What you are asked to do: In the excerpt below about the RIL gas-pricing dispute, why might the new arbitration proceedings not begin right away? Answer in one to three sentences.

Extracted text:
Two days later, on 2 April 2014, the proceedings suddenly took a new turn. The government’s counsel Dave pointed out a “bona fide mistake” and urged the court to retract its directive. He said that the arbitrator appointed by the court was on top of the list of the preferred names provided by RIL. Senior counsel for RIL, H arish N Salve, did not oppose this and said that he was planning to point out the same fact to Justice Nijjar, who then recalled his own directions to appoint Spigelman as the third arbitrator.

On 29 April 2014, Justice Nijjar appointed another retired judge from Australia, Michael Hudson McHugh, to head the three-judge arbitration panel. McHugh has been a judge of the court of appeal of the Supreme Court of New South Wales and a judge of the High Court of Australia.

Combining Arbitration Cases

RIL has now sought to club the new arbitration with the earlier suit. According to RIL’s lawyer Harish Salve, who spoke to CNBC-TV18:

“We invited the government to read the same tribunal, which is already in place here. So, we can get a quick resolution. It depends on what the government does. It’s a sensible course of action, if you have two tribunals you read the same thing over and over again for two sets of tribunal doesn’t make sense it’s a not cost efficient and it’s not time efficient (see http://www.moneycontrol.com /news/business/ril-serves-arbitration-noticeto-govtgas-pricing-issue_1083279-1.html).”

However, these arbitration proceedings may not commence immediately since the Supreme Court is hearing PIL proceedings in related matters seeking a stay in the arbitration till the court decides on the legality of the production sharing contract. The PILs filed by Gurudas Dasgupta, former Member of Parliament belonging to the Communist Party of India and a non-governmental organisation Common Cause – the lead author of this article is a member of its governing council – continue to be heard by the Supreme Court.

After Dasgupta’s PIL petition was filed in the Supreme Court on 30 July 2013, a bench headed by the then Chief Justice of India P Sathasivam and comprising Justices Ranjan Gogoi and Ranjana Desai, issued notices to the Union of India, the minister of petroleum and natural gas Veerappa Moily and others seeking their responses to the government’s decision to nearly double the officially administered price of natural gas from $4.20 per unit to $8.40 per unit from 1 April 2014 onwards. Thereafter, a similar set of petitions were filed by Common Cause and former bureaucrats, such as former Cabinet Secretary T S R Subramanian, former secretary, economic affairs, Ministry of Finance, E A S Sarma, former secretary, Water Resources, Ramaswamy R Iyer and former chief of the Indian Navy Admiral L Ramdas.

Call for Independent Investigation

In September 2013, the same bench of the Supreme Court issued notices to the union government and RIL seeking their responses to the allegations levelled by the petitioners who are seeking an independent investigation into alleged acts of collusion between RIL and the Government of India, specifi cally the Ministry of Petroleum and Natural Gas. The petitioners claimed that the government had not acted against RIL which allegedly reduced output deliberately and sought to “hoard” gas in anticipation of higher prices. They had also opposed the government’s decisions to first increase the price of gas from $2.3 per unit to $4.2 per unit in September 2007 and, again, to $8.4 per unit in June 2013.

Collected data entries
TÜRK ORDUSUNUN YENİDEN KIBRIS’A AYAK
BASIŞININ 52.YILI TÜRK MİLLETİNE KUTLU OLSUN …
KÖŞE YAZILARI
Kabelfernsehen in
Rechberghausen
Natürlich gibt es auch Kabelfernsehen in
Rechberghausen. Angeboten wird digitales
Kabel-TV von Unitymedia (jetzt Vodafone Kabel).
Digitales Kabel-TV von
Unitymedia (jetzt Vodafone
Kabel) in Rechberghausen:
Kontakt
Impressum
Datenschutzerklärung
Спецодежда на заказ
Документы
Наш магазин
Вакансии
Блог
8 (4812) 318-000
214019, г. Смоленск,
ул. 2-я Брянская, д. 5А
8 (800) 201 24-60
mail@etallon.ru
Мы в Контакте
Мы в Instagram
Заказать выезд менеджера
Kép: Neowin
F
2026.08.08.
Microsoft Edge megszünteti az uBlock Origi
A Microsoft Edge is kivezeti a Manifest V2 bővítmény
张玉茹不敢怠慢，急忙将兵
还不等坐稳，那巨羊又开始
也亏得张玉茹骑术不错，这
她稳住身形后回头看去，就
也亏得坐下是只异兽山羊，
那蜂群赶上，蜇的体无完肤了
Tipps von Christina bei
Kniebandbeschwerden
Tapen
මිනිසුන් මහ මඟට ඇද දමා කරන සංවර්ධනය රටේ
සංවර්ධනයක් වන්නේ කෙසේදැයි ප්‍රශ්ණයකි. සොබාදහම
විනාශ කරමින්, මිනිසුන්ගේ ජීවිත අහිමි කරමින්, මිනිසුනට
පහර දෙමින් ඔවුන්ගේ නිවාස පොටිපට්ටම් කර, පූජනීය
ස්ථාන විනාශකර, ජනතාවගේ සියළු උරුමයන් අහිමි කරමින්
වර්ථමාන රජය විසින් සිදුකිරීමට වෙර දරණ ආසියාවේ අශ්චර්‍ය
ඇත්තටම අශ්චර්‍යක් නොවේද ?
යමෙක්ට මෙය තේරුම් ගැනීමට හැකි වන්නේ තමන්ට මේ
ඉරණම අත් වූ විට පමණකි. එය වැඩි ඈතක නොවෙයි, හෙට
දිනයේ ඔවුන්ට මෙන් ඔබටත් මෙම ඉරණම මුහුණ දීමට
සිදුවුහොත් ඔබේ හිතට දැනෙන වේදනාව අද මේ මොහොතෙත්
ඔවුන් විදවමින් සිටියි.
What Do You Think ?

Response to this task: The Supreme Court is hearing PIL proceedings in related matters that seek a stay on the arbitration until the court rules on the legality of the production sharing contract. Those PILs were filed by Gurudas Dasgupta and by Common Cause.